- [What needs to be done]
Although the entries contain pictures, your copy should hold only their exact text.

- [Material to process]

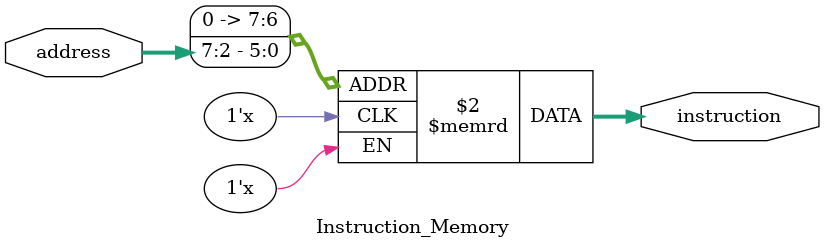
<source format=v>

`timescale 1ns / 1ns

module Instruction_Memory (
    input [7:0] address,
    output reg [31:0] instruction
);

    reg [31:0] Mem [0:255];

    // initial begin
    //     $readmemh("instructions.hex", Mem);
    // end
        // initial begin
        // $readmemb("codigo_validacion.txt", Mem);
    //end
    always @(address) begin
        instruction = Mem[address >> 2]; // divide by 4 for word addressing
    end
endmodule

</source>
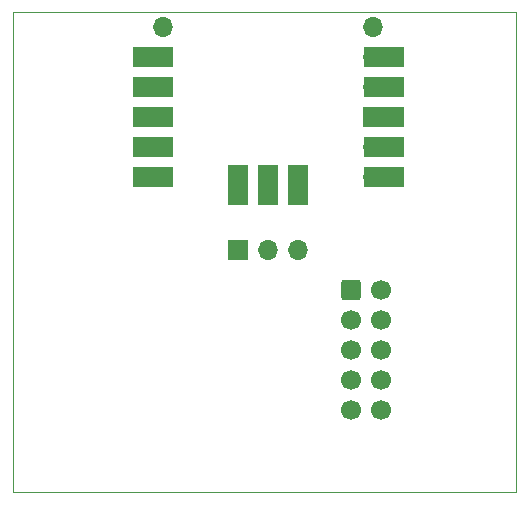
<source format=gbr>
%TF.GenerationSoftware,KiCad,Pcbnew,(6.0.8)*%
%TF.CreationDate,2022-10-05T13:18:44+02:00*%
%TF.ProjectId,Pico_Interface,5069636f-5f49-46e7-9465-72666163652e,rev?*%
%TF.SameCoordinates,Original*%
%TF.FileFunction,Soldermask,Top*%
%TF.FilePolarity,Negative*%
%FSLAX46Y46*%
G04 Gerber Fmt 4.6, Leading zero omitted, Abs format (unit mm)*
G04 Created by KiCad (PCBNEW (6.0.8)) date 2022-10-05 13:18:44*
%MOMM*%
%LPD*%
G01*
G04 APERTURE LIST*
G04 Aperture macros list*
%AMRoundRect*
0 Rectangle with rounded corners*
0 $1 Rounding radius*
0 $2 $3 $4 $5 $6 $7 $8 $9 X,Y pos of 4 corners*
0 Add a 4 corners polygon primitive as box body*
4,1,4,$2,$3,$4,$5,$6,$7,$8,$9,$2,$3,0*
0 Add four circle primitives for the rounded corners*
1,1,$1+$1,$2,$3*
1,1,$1+$1,$4,$5*
1,1,$1+$1,$6,$7*
1,1,$1+$1,$8,$9*
0 Add four rect primitives between the rounded corners*
20,1,$1+$1,$2,$3,$4,$5,0*
20,1,$1+$1,$4,$5,$6,$7,0*
20,1,$1+$1,$6,$7,$8,$9,0*
20,1,$1+$1,$8,$9,$2,$3,0*%
G04 Aperture macros list end*
%TA.AperFunction,Profile*%
%ADD10C,0.100000*%
%TD*%
%ADD11O,1.700000X1.700000*%
%ADD12R,3.500000X1.700000*%
%ADD13R,1.700000X1.700000*%
%ADD14R,1.700000X3.500000*%
%ADD15C,1.700000*%
%ADD16RoundRect,0.250000X-0.600000X-0.600000X0.600000X-0.600000X0.600000X0.600000X-0.600000X0.600000X0*%
G04 APERTURE END LIST*
D10*
X85090000Y-106680000D02*
X127635000Y-106680000D01*
X127635000Y-106680000D02*
X127635000Y-147320000D01*
X127635000Y-147320000D02*
X85090000Y-147320000D01*
X85090000Y-147320000D02*
X85090000Y-106680000D01*
D11*
%TO.C,U1*%
X97790000Y-107950000D03*
D12*
X96890000Y-110490000D03*
D11*
X97790000Y-110490000D03*
D12*
X96890000Y-113030000D03*
D11*
X97790000Y-113030000D03*
D12*
X96890000Y-115570000D03*
D13*
X97790000Y-115570000D03*
D11*
X97790000Y-118110000D03*
D12*
X96890000Y-118110000D03*
X96890000Y-120650000D03*
D11*
X97790000Y-120650000D03*
D12*
X116470000Y-120650000D03*
D11*
X115570000Y-120650000D03*
D12*
X116470000Y-118110000D03*
D11*
X115570000Y-118110000D03*
D12*
X116470000Y-115570000D03*
D13*
X115570000Y-115570000D03*
D11*
X115570000Y-113030000D03*
D12*
X116470000Y-113030000D03*
X116470000Y-110490000D03*
D11*
X115570000Y-110490000D03*
X115570000Y-107950000D03*
D14*
X104140000Y-121320000D03*
D11*
X104140000Y-120420000D03*
D13*
X106680000Y-120420000D03*
D14*
X106680000Y-121320000D03*
D11*
X109220000Y-120420000D03*
D14*
X109220000Y-121320000D03*
%TD*%
D13*
%TO.C,J2*%
X104140000Y-126796800D03*
D11*
X106680000Y-126796800D03*
X109220000Y-126796800D03*
%TD*%
D15*
%TO.C,J1*%
X116222500Y-140335000D03*
X113682500Y-140335000D03*
X116222500Y-137795000D03*
X113682500Y-137795000D03*
X116222500Y-135255000D03*
X113682500Y-135255000D03*
X116222500Y-132715000D03*
X113682500Y-132715000D03*
X116222500Y-130175000D03*
D16*
X113682500Y-130175000D03*
%TD*%
M02*

</source>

- [Response to this exercise]
<source format=v>

`timescale 1ns / 1ns

module Instruction_Memory (
    input [7:0] address,
    output reg [31:0] instruction
);

    reg [31:0] Mem [0:255];

    // initial begin
    //     $readmemh("instructions.hex", Mem);
    // end
        // initial begin
        // $readmemb("codigo_validacion.txt", Mem);
    //end
    always @(address) begin
        instruction = Mem[address >> 2]; // divide by 4 for word addressing
    end
endmodule

</source>
<source format=gbr>
%TF.GenerationSoftware,KiCad,Pcbnew,(6.0.8)*%
%TF.CreationDate,2022-10-05T13:18:44+02:00*%
%TF.ProjectId,Pico_Interface,5069636f-5f49-46e7-9465-72666163652e,rev?*%
%TF.SameCoordinates,Original*%
%TF.FileFunction,Soldermask,Top*%
%TF.FilePolarity,Negative*%
%FSLAX46Y46*%
G04 Gerber Fmt 4.6, Leading zero omitted, Abs format (unit mm)*
G04 Created by KiCad (PCBNEW (6.0.8)) date 2022-10-05 13:18:44*
%MOMM*%
%LPD*%
G01*
G04 APERTURE LIST*
G04 Aperture macros list*
%AMRoundRect*
0 Rectangle with rounded corners*
0 $1 Rounding radius*
0 $2 $3 $4 $5 $6 $7 $8 $9 X,Y pos of 4 corners*
0 Add a 4 corners polygon primitive as box body*
4,1,4,$2,$3,$4,$5,$6,$7,$8,$9,$2,$3,0*
0 Add four circle primitives for the rounded corners*
1,1,$1+$1,$2,$3*
1,1,$1+$1,$4,$5*
1,1,$1+$1,$6,$7*
1,1,$1+$1,$8,$9*
0 Add four rect primitives between the rounded corners*
20,1,$1+$1,$2,$3,$4,$5,0*
20,1,$1+$1,$4,$5,$6,$7,0*
20,1,$1+$1,$6,$7,$8,$9,0*
20,1,$1+$1,$8,$9,$2,$3,0*%
G04 Aperture macros list end*
%TA.AperFunction,Profile*%
%ADD10C,0.100000*%
%TD*%
%ADD11O,1.700000X1.700000*%
%ADD12R,3.500000X1.700000*%
%ADD13R,1.700000X1.700000*%
%ADD14R,1.700000X3.500000*%
%ADD15C,1.700000*%
%ADD16RoundRect,0.250000X-0.600000X-0.600000X0.600000X-0.600000X0.600000X0.600000X-0.600000X0.600000X0*%
G04 APERTURE END LIST*
D10*
X85090000Y-106680000D02*
X127635000Y-106680000D01*
X127635000Y-106680000D02*
X127635000Y-147320000D01*
X127635000Y-147320000D02*
X85090000Y-147320000D01*
X85090000Y-147320000D02*
X85090000Y-106680000D01*
D11*
%TO.C,U1*%
X97790000Y-107950000D03*
D12*
X96890000Y-110490000D03*
D11*
X97790000Y-110490000D03*
D12*
X96890000Y-113030000D03*
D11*
X97790000Y-113030000D03*
D12*
X96890000Y-115570000D03*
D13*
X97790000Y-115570000D03*
D11*
X97790000Y-118110000D03*
D12*
X96890000Y-118110000D03*
X96890000Y-120650000D03*
D11*
X97790000Y-120650000D03*
D12*
X116470000Y-120650000D03*
D11*
X115570000Y-120650000D03*
D12*
X116470000Y-118110000D03*
D11*
X115570000Y-118110000D03*
D12*
X116470000Y-115570000D03*
D13*
X115570000Y-115570000D03*
D11*
X115570000Y-113030000D03*
D12*
X116470000Y-113030000D03*
X116470000Y-110490000D03*
D11*
X115570000Y-110490000D03*
X115570000Y-107950000D03*
D14*
X104140000Y-121320000D03*
D11*
X104140000Y-120420000D03*
D13*
X106680000Y-120420000D03*
D14*
X106680000Y-121320000D03*
D11*
X109220000Y-120420000D03*
D14*
X109220000Y-121320000D03*
%TD*%
D13*
%TO.C,J2*%
X104140000Y-126796800D03*
D11*
X106680000Y-126796800D03*
X109220000Y-126796800D03*
%TD*%
D15*
%TO.C,J1*%
X116222500Y-140335000D03*
X113682500Y-140335000D03*
X116222500Y-137795000D03*
X113682500Y-137795000D03*
X116222500Y-135255000D03*
X113682500Y-135255000D03*
X116222500Y-132715000D03*
X113682500Y-132715000D03*
X116222500Y-130175000D03*
D16*
X113682500Y-130175000D03*
%TD*%
M02*

</source>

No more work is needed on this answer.